Could you repeat the records below exactly, without the pictures?

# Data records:
◇ ◇ ◇ ◇
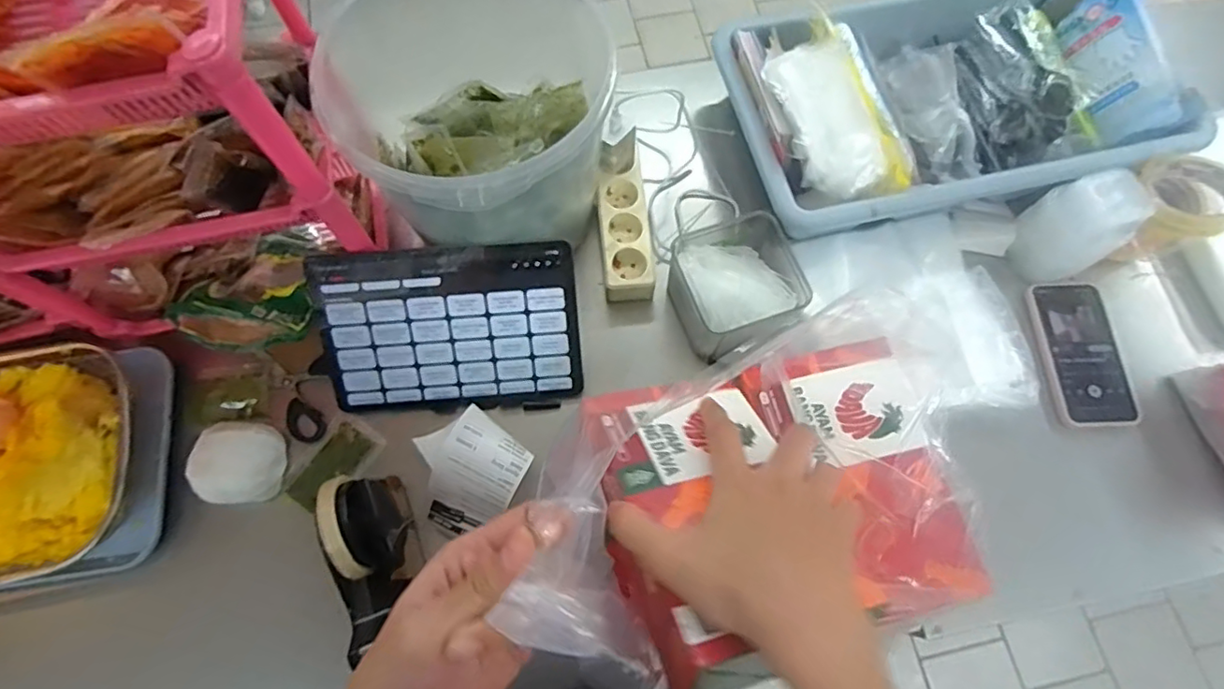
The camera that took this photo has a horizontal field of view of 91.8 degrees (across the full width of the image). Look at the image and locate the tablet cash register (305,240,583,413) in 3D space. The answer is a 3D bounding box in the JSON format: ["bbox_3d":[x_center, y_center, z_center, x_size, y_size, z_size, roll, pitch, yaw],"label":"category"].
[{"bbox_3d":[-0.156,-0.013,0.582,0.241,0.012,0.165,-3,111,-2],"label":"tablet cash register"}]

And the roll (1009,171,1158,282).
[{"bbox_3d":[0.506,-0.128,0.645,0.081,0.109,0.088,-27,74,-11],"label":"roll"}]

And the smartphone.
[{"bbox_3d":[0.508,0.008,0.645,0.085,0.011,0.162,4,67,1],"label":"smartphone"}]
◇ ◇ ◇ ◇
# Task output:
The camera that took this photo has a horizontal field of view of 91.8 degrees (across the full width of the image). Look at the image and locate the tablet cash register (305,240,583,413) in 3D space. The answer is a 3D bounding box in the JSON format: ["bbox_3d":[x_center, y_center, z_center, x_size, y_size, z_size, roll, pitch, yaw],"label":"category"].
[{"bbox_3d":[-0.156,-0.013,0.582,0.241,0.012,0.165,-3,111,-2],"label":"tablet cash register"}]

And the roll (1009,171,1158,282).
[{"bbox_3d":[0.506,-0.128,0.645,0.081,0.109,0.088,-27,74,-11],"label":"roll"}]

And the smartphone.
[{"bbox_3d":[0.508,0.008,0.645,0.085,0.011,0.162,4,67,1],"label":"smartphone"}]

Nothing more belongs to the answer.